9. Tuttle, Gray Warren. "Faith and nation: Tibetan Buddhists in the making of modern China (1902--1958)," HARVARD UNIVERSITY, 2002, Ph.D.

 

Abstract

 

In the present work, I analyze one aspect of how the dynastic Qing empire became the modern Chinese nation-state through the effort to include Tibet as part of the new China. In so doing, I offer insights into the impact of the global forces of nationalism, race, and religion on social organization in East Asia. The territory of East Asia's largest empire, the Qing dynasty, has largely been preserved in the nation-state of the People's Republic of China. In the case of Tibet, the rhetoric of nationalism and racial unity proved largely powerless to effect this transition. Instead, religion served as the pan-Asian link between the social organization of the dynastic empire and the nation state. I examine Tibet's inclusion as part of how contemporary China defines itself in order to demonstrate the crucial role that Buddhists played in China's transition from a dynastic empire to a nation-state. I also explore the nexus of religion and nation and argue that religion cannot merely be associated with "tradition" that is ultimately displaced by "modernity" in the form of the nation. My findings demonstrate that within the context of the modern nation-state religious traditions are readily adopted and adapted by both state actors and members of religious institutions to advance their respective interests. The central thesis of my dissertation is that Buddhism was the key factor in maintaining a tenuous link between China and Tibet during the Republican period (1912-1949), a link that the Communists preserved when exerting control over Tibet by force in the 1950s.
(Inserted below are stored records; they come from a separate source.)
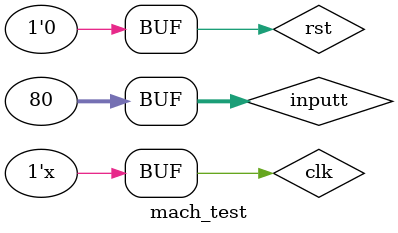
<source format=v>

module mach_test;
  reg clk,rst;
  reg [31:0]inputt;
  
  mach ma(clk,rst,inputt);
  
  initial
  begin
    `ifdef DEBUG
    $display("\t\t\t\t DEBUG");
    `else
    $display("\t\t\t\t lzl");
    `endif
    $display("\t\t\t\t 18061225");
    
    
    clk=0;rst=0;inputt=32'd5;
    #5 rst=1;
    #5 rst=0;
  
    
    #12000 inputt=32'd80;
    
  end  
  
  always
    #25 clk=~clk;
    
 endmodule   



</source>
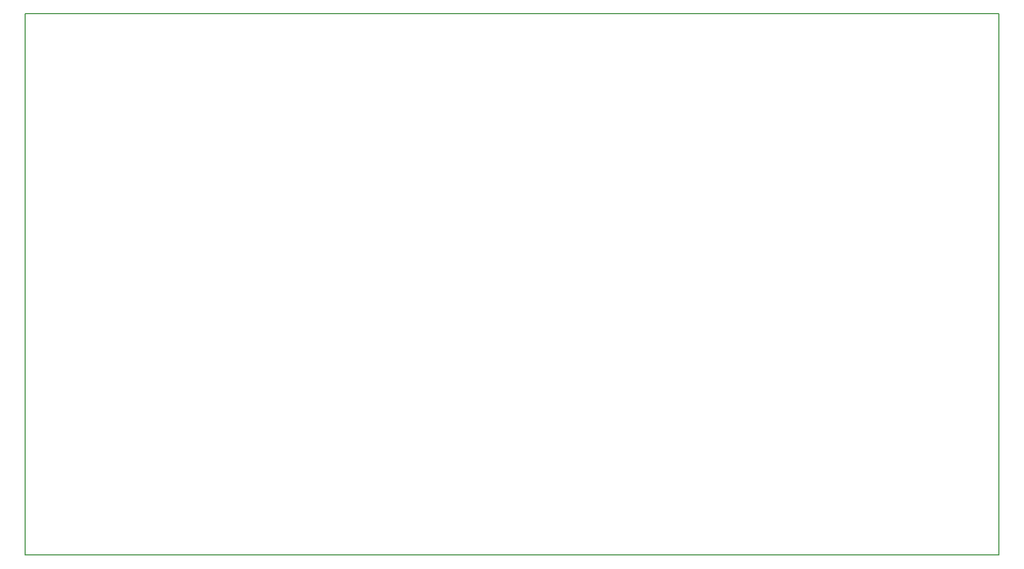
<source format=gbr>
G04 PROTEUS GERBER X2 FILE*
%TF.GenerationSoftware,Labcenter,Proteus,8.11-SP0-Build30052*%
%TF.CreationDate,2023-05-22T14:03:23+00:00*%
%TF.FileFunction,AssemblyDrawing,Bot*%
%TF.FilePolarity,Positive*%
%TF.Part,Single*%
%TF.SameCoordinates,{9aae922a-4e75-4b79-837c-5e4d9500d0df}*%
%FSLAX45Y45*%
%MOMM*%
G01*
%TA.AperFunction,Profile*%
%ADD70C,0.203200*%
%TD.AperFunction*%
D70*
X-15250000Y+4500000D02*
X+500000Y+4500000D01*
X+500000Y+13250000D01*
X-15250000Y+13250000D01*
X-15250000Y+4500000D01*
M02*

</source>
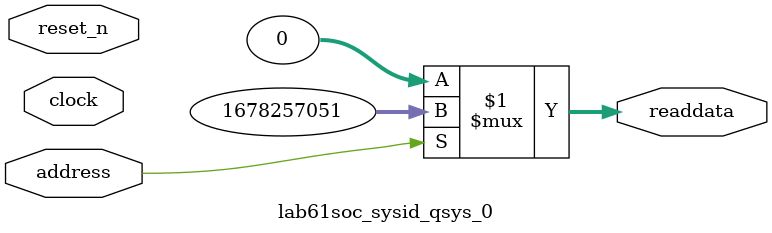
<source format=v>



// synthesis translate_off
`timescale 1ns / 1ps
// synthesis translate_on

// turn off superfluous verilog processor warnings 
// altera message_level Level1 
// altera message_off 10034 10035 10036 10037 10230 10240 10030 

module lab61soc_sysid_qsys_0 (
               // inputs:
                address,
                clock,
                reset_n,

               // outputs:
                readdata
             )
;

  output  [ 31: 0] readdata;
  input            address;
  input            clock;
  input            reset_n;

  wire    [ 31: 0] readdata;
  //control_slave, which is an e_avalon_slave
  assign readdata = address ? 1678257051 : 0;

endmodule



</source>
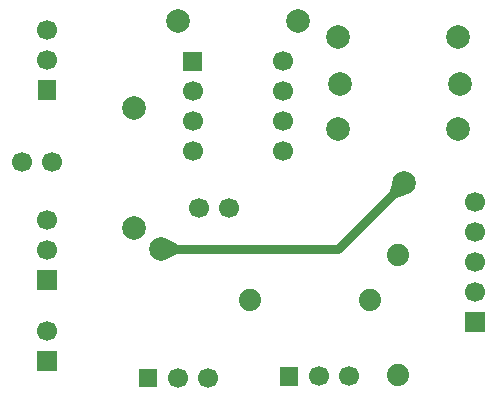
<source format=gtl>
G04 Layer: TopLayer*
G04 EasyEDA v6.4.19.5, 2021-05-18T22:58:39--5:00*
G04 66efe2adf43246afbf7e92f2808a4bb2,00a5ad12733442db97615573759eb5db,10*
G04 Gerber Generator version 0.2*
G04 Scale: 100 percent, Rotated: No, Reflected: No *
G04 Dimensions in millimeters *
G04 leading zeros omitted , absolute positions ,4 integer and 5 decimal *
%FSLAX45Y45*%
%MOMM*%

%ADD11C,0.8000*%
%ADD12C,2.0000*%
%ADD13C,1.7000*%
%ADD14R,1.7000X1.7000*%
%ADD16R,1.5748X1.7000*%
%ADD17C,1.8796*%
%ADD18R,1.8000X1.7000*%

%LPD*%
G36*
X1945741Y1675180D02*
G01*
X1945741Y1525219D01*
X2015743Y1560220D01*
X2015743Y1640179D01*
G37*
G36*
X3837178Y2165248D02*
G01*
X3812438Y2091029D01*
X3869029Y2034438D01*
X3943248Y2059178D01*
G37*
D11*
X1879600Y1600200D02*
G01*
X3378200Y1600200D01*
X3937000Y2159000D01*
D13*
G01*
X4533900Y1993900D03*
G01*
X4533900Y1739900D03*
G01*
X4533900Y1485900D03*
G01*
X4533900Y1231900D03*
D14*
G01*
X4533900Y977900D03*
D13*
G01*
X2273300Y508000D03*
G01*
X2019300Y508000D03*
G36*
X1686560Y586739D02*
G01*
X1844039Y586739D01*
X1844039Y429260D01*
X1686560Y429260D01*
G37*
G01*
X3467100Y520700D03*
G01*
X3213100Y520700D03*
G36*
X2880359Y599439D02*
G01*
X3037840Y599439D01*
X3037840Y441960D01*
X2880359Y441960D01*
G37*
G01*
X914400Y3454400D03*
G01*
X914400Y3200400D03*
D16*
G01*
X914400Y2946400D03*
D14*
G01*
X914400Y647700D03*
D13*
G01*
X914400Y901700D03*
D17*
G01*
X3644900Y1168400D03*
G01*
X2628900Y1168400D03*
G01*
X3886200Y1549400D03*
G01*
X3886200Y533400D03*
D13*
G01*
X914400Y1841500D03*
G01*
X914400Y1587500D03*
D18*
G01*
X914400Y1333500D03*
D13*
G01*
X2197100Y1943100D03*
G01*
X2451100Y1943100D03*
G01*
X2908300Y3187700D03*
G01*
X2908300Y2933700D03*
G01*
X2908300Y2679700D03*
G01*
X2908300Y2425700D03*
G01*
X2146300Y2425700D03*
G01*
X2146300Y2679700D03*
G01*
X2146300Y2933700D03*
G36*
X2066300Y3267547D02*
G01*
X2226299Y3267547D01*
X2226299Y3107547D01*
X2066300Y3107547D01*
G37*
D12*
G01*
X3378200Y2616200D03*
G01*
X4394200Y2616200D03*
G01*
X3390900Y2997200D03*
G01*
X4406900Y2997200D03*
G01*
X3378200Y3390900D03*
G01*
X4394200Y3390900D03*
G01*
X1651000Y1778000D03*
G01*
X1651000Y2794000D03*
G01*
X2019300Y3530600D03*
G01*
X3035300Y3530600D03*
D13*
G01*
X698500Y2336800D03*
G01*
X952500Y2336800D03*
D12*
G01*
X1879600Y1600200D03*
G01*
X3937000Y2159000D03*
M02*

</source>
For this reason, I argue that Buddhist religious culture played an essential role in the formation of the modern Chinese nation-state. The majority of this dissertation is devoted to understanding the efforts of Buddhists and politicians to integrate Buddhist culture and modern Chinese politics. I have combined the methodologies of historical analysis of specific cases of religious, educational, and political interaction with a comparison across time of the changing or continuing nature of these relations. These methodologies have allowed me to demonstrate the effect of nationalist and racial ideology and new conceptions of what it meant to be Buddhist on twentieth century Sino-Tibetan interaction.